-- Opening Marker --

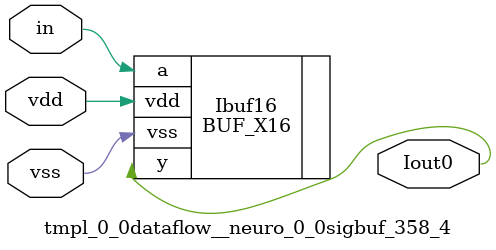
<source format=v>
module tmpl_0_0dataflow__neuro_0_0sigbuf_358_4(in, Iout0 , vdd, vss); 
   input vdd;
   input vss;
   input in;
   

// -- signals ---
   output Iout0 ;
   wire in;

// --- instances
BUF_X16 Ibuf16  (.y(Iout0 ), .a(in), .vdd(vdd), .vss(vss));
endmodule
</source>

-- Closing Marker --

• [EXERCISE REQUIREMENTS] Write out exactly the lines of the entries above that run from the line containing "(.y(Iout0 ), .a(in), .vdd(vdd), .vss(vss));" through the last line, including both.

• [EXERCISE SOLUTION]
BUF_X16 Ibuf16  (.y(Iout0 ), .a(in), .vdd(vdd), .vss(vss));
endmodule
</source>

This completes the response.